▸ **TEXTO SUMINISTRADO**:
####

La Fiscalía General de la Nación solicitó una audiencia de formulación de imputación contra Laura Camila Sarabia Torres, quien se desempeñó como jefa de Gabinete del presidente Gustavo Petro, por los delitos de abuso de función pública y constreñimiento ilegal agravado. La investigación gira en torno a los hechos ocurridos entre el 27 y el 29 de enero de 2023, cuando presuntamente Sarabia ordenó que su niñera, Marelbys Meza, fuera sometida a una prueba de polígrafo en la Casa Galán, sede de inteligencia ubicada frente a la Casa de Nariño en Bogotá. La audiencia fue programada por el Centro de Servicios Judiciales de Paloquemao para el 14 de septiembre de 2026 a las 9:00 de la mañana.
El caso se originó tras la pérdida de una maleta que, según Sarabia, contenía documentos de Estado y 7.000 dólares en efectivo en su apartamento. La entonces funcionaria atribuyó el hecho a un hurto que fue tratado como un asunto de seguridad nacional, pero la investigación fiscal determinó que la orden de someter a Meza a la prueba de detección de mentiras habría sido una instrucción directa de Sarabia, en lugar de una decisión autónoma de su esquema de seguridad. La defensa de la exjefa de Gabinete, liderada por el abogado Mario Iguarán, intentó una salida restaurativa que incluía el reconocimiento de los hechos, una reparación simbólica y una compensación económica para la exniñera, pero este mecanismo fracasó.
El testimonio que cambió el rumbo del proceso
El fracaso de la justicia restaurativa se debió principalmente a dos factores: la declaración bajo juramento del capitán Óscar Leandro Mojica Cordón, quien firmó un principio de oportunidad el 2 de julio de 2026, y la petición de Fabiola Perea, exempleada doméstica de Sarabia, para ser reconocida como víctima. Mojica, quien formaba parte del esquema de seguridad de Sarabia, se comprometió a declarar que fue la propia funcionaria quien dio la instrucción directa para realizar el polígrafo. Por su parte, Perea denunció presuntas interceptaciones ilegales y un allanamiento sin orden judicial en su vivienda, hechos que la llevaron a solicitar su inclusión en el proceso como víctima. Ambos elementos modificaron el escenario procesal y llevaron a la Fiscalía a solicitar la audiencia de imputación.

####

▸ **DATOS SUMINISTRADOS**:

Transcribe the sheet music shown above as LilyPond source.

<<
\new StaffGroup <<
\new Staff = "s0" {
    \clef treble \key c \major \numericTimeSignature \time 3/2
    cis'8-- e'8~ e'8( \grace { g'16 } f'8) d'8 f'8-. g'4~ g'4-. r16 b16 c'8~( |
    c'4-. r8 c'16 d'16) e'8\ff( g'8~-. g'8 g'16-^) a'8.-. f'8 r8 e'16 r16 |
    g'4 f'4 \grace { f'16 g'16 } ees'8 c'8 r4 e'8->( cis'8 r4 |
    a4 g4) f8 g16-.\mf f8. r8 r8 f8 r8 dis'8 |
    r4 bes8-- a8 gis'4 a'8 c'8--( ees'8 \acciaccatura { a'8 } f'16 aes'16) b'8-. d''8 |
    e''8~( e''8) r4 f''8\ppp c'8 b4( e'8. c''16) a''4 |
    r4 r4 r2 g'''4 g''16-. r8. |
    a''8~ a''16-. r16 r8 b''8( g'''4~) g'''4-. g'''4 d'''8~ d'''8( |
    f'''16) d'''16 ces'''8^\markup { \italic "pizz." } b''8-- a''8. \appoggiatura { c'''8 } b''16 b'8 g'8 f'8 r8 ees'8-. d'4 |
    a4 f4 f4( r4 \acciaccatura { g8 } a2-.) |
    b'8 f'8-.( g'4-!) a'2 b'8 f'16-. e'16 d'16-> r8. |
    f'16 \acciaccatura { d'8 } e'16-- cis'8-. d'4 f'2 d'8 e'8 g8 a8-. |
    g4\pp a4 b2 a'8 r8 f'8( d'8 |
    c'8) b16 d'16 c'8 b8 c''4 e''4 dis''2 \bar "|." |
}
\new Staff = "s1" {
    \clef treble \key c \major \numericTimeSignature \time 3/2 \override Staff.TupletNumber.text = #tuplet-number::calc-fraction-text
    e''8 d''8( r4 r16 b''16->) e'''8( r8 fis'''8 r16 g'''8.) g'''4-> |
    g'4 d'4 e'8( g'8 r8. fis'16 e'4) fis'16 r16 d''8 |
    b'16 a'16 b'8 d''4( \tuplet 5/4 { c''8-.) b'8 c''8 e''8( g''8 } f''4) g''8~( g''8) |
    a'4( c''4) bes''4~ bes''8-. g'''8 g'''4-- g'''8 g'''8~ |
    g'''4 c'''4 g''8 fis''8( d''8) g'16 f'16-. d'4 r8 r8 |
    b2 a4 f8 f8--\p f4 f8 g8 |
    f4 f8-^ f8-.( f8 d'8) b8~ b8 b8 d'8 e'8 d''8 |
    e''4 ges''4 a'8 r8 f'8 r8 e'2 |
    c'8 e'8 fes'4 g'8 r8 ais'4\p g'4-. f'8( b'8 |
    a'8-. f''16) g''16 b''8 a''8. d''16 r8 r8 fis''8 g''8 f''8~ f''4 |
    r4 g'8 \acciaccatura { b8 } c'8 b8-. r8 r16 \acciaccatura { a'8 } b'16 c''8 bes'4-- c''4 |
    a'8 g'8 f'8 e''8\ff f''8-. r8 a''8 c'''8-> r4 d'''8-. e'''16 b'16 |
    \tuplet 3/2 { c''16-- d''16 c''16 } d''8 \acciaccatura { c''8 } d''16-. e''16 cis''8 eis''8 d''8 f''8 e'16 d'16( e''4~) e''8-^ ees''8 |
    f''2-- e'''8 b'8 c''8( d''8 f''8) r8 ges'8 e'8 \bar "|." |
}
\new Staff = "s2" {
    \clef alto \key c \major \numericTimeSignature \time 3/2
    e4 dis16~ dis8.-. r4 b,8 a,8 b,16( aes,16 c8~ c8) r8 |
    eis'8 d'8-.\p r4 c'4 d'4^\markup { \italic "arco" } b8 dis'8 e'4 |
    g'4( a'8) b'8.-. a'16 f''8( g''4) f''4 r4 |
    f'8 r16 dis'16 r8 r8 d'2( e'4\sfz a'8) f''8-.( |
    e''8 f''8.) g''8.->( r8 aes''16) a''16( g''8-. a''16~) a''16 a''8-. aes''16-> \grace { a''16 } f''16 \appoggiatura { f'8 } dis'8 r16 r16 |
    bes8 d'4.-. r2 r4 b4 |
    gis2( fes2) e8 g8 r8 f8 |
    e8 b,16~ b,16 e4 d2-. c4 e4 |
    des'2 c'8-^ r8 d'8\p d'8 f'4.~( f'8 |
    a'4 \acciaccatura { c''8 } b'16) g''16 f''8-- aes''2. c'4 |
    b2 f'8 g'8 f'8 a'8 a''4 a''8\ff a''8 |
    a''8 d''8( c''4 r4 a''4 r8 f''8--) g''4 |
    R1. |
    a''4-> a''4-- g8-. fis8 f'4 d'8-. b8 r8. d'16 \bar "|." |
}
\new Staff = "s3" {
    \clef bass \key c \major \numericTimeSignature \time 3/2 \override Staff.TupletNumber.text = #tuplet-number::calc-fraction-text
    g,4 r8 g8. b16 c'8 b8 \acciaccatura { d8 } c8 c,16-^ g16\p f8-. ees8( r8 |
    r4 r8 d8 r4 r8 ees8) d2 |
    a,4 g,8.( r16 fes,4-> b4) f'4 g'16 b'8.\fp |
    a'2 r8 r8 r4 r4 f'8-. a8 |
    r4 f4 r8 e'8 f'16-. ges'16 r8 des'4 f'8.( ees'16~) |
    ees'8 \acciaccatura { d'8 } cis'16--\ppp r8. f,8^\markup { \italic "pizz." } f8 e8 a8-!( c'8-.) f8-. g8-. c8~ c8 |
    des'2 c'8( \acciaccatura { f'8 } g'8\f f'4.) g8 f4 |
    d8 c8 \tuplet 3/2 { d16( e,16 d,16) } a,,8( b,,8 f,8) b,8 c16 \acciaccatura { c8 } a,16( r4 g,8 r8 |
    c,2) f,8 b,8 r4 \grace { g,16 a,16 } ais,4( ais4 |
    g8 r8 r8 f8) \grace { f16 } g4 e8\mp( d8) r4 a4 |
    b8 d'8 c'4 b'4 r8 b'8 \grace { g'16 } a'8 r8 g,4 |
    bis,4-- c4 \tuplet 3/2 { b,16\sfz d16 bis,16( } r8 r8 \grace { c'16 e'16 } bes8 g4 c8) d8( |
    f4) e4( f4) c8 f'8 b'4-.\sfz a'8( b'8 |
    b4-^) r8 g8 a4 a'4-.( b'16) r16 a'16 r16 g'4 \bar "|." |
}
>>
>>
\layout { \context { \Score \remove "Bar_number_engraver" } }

####

▸ **PREGUNTAS POR RESPONDER**:
a) Reproduzca sin cambios el fragmento del texto sobre el caso Sarabia que comienza en "El caso se originó" y termina en "este mecanismo fracasó.".
b) De acuerdo con el texto sobre el caso Sarabia, ¿para qué fecha y hora programó la audiencia el Centro de Servicios Judiciales de Paloquemao?
c) Indique si cada afirmación concuerda con el texto sobre el caso Sarabia, respondiendo sí o no y citando las palabras del texto que lo deciden: (i) La prueba de polígrafo a Marelbys Meza tuvo lugar en la Casa Galán. (ii) Óscar Leandro Mojica Cordón encabezó la defensa de Sarabia. (iii) Según Sarabia, la maleta perdida contenía 10.000 dólares en efectivo.
El listado no interviene en ningún punto de este ejercicio.

▸ **SOLUCIONES POR TAREA**:
a)
El caso se originó tras la pérdida de una maleta que, según Sarabia, contenía documentos de Estado y 7.000 dólares en efectivo en su apartamento. La entonces funcionaria atribuyó el hecho a un hurto que fue tratado como un asunto de seguridad nacional, pero la investigación fiscal determinó que la orden de someter a Meza a la prueba de detección de mentiras habría sido una instrucción directa de Sarabia, en lugar de una decisión autónoma de su esquema de seguridad. La defensa de la exjefa de Gabinete, liderada por el abogado Mario Iguarán, intentó una salida restaurativa que incluía el reconocimiento de los hechos, una reparación simbólica y una compensación económica para la exniñera, pero este mecanismo fracasó.

b) Para el 14 de septiembre de 2026 a las 9:00 de la mañana.

c)
(i) Sí: "fuera sometida a una prueba de polígrafo en la Casa Galán".
(ii) No: "La defensa de la exjefa de Gabinete, liderada por el abogado Mario Iguarán".
(iii) No: "contenía documentos de Estado y 7.000 dólares en efectivo".